Trustpair, a French société par actions simplifiée, with its registered office located at 174, quai de Jemmapes, 75010, Paris, France, and registered with the Paris Trade and Companies Register under number 832 940 670, collects and processes personal data in its capacity as data controller and, to an extent, as data processor.
The data processed by Trustpair are collected, recorded and stored in accordance with the provisions of the law n°78-17 of 6 January, 1978 in its current version, as well as with the provisions of the General Data Protection Regulation (Regulation (EU) n°2016/679 “GDPR”).
The data collected by Trustpair as data controller under the meaning of the GDPR are mostly professional contact details of the representatives of Trustpair’s clients and prospects as well as, if applicable, the content of their requests and interactions with the website www.trustpair.fr (the “Website”), the application https://app.trustpair.fr, the API https://app.trustpair.fr/api/v1, and as a whole, any solution published by Trustpair (the “Applications”).
The data collected on the Website are collected with the consent of the data subjects, and for their pre-contractual relations with Trustpair when they request information on Trustpair’s products and services or apply to join Trustpair.
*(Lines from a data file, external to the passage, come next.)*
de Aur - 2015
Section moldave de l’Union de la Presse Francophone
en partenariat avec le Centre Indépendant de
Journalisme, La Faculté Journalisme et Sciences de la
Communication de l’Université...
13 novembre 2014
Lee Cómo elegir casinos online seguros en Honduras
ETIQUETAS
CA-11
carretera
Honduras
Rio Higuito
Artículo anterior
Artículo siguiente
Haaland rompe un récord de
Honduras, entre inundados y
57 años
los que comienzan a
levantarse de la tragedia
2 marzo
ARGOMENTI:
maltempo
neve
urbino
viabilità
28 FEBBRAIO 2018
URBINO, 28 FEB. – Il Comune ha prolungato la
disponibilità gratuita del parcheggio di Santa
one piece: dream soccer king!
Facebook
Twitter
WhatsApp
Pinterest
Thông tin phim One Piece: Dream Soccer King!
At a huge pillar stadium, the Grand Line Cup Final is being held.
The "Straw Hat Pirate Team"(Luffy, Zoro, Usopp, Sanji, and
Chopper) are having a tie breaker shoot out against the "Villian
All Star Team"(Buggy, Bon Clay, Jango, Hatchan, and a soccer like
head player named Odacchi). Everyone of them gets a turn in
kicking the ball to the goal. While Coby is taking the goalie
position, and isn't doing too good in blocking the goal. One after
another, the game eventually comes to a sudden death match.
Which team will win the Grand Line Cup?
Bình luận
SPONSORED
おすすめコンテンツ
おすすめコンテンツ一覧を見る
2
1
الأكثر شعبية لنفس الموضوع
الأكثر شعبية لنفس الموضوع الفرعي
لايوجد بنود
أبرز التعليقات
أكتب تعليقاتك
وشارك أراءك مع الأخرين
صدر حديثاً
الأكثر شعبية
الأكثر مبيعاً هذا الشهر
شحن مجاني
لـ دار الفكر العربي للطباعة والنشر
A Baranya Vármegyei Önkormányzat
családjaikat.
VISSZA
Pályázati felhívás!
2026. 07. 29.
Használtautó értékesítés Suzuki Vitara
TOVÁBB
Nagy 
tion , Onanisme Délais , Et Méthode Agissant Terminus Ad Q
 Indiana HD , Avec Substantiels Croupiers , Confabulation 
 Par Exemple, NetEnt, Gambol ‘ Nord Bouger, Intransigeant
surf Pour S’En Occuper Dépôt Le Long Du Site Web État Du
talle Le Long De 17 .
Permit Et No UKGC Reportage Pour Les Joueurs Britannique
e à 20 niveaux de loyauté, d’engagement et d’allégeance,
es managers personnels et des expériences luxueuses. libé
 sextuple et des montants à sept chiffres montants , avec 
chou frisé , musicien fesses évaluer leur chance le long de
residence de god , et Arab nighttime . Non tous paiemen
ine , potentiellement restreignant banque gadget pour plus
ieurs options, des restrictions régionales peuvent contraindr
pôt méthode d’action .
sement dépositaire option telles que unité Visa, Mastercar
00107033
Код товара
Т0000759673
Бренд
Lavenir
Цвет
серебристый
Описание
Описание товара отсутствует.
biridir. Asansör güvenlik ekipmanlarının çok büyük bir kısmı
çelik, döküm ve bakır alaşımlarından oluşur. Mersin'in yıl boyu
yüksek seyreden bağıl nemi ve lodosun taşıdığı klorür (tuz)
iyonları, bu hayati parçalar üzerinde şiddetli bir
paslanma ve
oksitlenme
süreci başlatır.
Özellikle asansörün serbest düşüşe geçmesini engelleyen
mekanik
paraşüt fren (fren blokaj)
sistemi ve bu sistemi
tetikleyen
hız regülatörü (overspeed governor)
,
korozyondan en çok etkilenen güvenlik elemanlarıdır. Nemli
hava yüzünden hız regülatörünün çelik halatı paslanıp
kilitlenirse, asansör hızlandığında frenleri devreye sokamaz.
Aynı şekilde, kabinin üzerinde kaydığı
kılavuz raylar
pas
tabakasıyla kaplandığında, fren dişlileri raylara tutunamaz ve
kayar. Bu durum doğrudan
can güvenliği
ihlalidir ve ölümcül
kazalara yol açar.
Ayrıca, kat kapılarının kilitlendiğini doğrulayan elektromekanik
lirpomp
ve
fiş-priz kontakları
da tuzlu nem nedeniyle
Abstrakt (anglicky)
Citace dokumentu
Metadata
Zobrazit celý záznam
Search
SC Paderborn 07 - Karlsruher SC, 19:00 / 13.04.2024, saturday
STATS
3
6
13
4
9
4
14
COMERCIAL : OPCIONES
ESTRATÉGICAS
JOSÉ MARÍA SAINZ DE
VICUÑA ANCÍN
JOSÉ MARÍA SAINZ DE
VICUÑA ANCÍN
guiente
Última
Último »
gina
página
The data collected from the Applications are collected for the purpose of executing the contracts between Trustpair and its clients, and between the clients and their suppliers and beneficiaries.
The processing of these data is necessary for Trustpair to provide the services of the Website and Applications. It allows Trustpair to provide a fraud and payment error detection service, to know how the data subjects use or wish to use the services, to respond to requests (contact, demo, expertise) and to maintain its relations with clients and prospects.
When representatives of clients and prospects engage with Trustpair’s employees, the data collected may be used to send them newsletters and to follow up on their interests in the services.
Connection logs and accesses to the Website and the Applications are collected on the basis of Trustpair’s legitimate interest in securing the Website and the Applications and in preventing fraud.
When using the Website, only the data marked with an asterisk are mandatory. Trustpair mainly collects the following data from the Website:
Additionally, Trustpair collects, for the security of its IT system, the logs and technical information of connection to the Website and the Applications, namely: IP address, logs, identification of terminals, time stamps, origin of the mail server, use of the system, access, modification, extraction, and deletion of files/data and time spent on the computer system.
When Trustpair processes IBANs containing personal data (such as when the IBAN provided for authentication belongs to someone who is self-employed or a shareholder of a client), Trustpair acts as a sub-processor of the client’s personal data under the meaning of the GDPR.
Trustpair collects the business telephone number, and in specific cases (self-employed/freelance/shareholders/policy holder): name, first name of the person, home address (on the IBAN) and telephone number.
When acting as a sub-processor Trustpair always follows the instructions of the client acting as data processor.
Upon reaching the end of these terms, the data are deleted.
Data subjects have the right to access, modify, rectify, delete and, where applicable, object to a processing and request to port their personal data, in accordance with the Law n°78-17 in its current version and the provisions of the GDPR.
When an employee of a client requests to exercise his/her rights and Trustpair is acting as a data processor under the meaning of the GDPR, the requests are addressed to the client responsible for processing as the client alone determines the follow-up to these requests.
When the processing is based on the consent of the data subject, the latter can withdraw his/her consent at any time, without this affecting the lawfulness of the processing previously carried out on his/her personal data.
These rights can be exercised at the following email address: privacy@trustpair.fr.
Trustpair has also appointed a Data Protection Officer: the company Virtual-DPO. VIRTUAL-DPO can be contacted at any time through the email address: contact@virtual-dpo.fr or via its website www.virtual-dpo.fr.
In case of difficulties in connection with the management of their personal data, the data subjects may lodge a complaint with the CNIL or with any competent supervisory authority.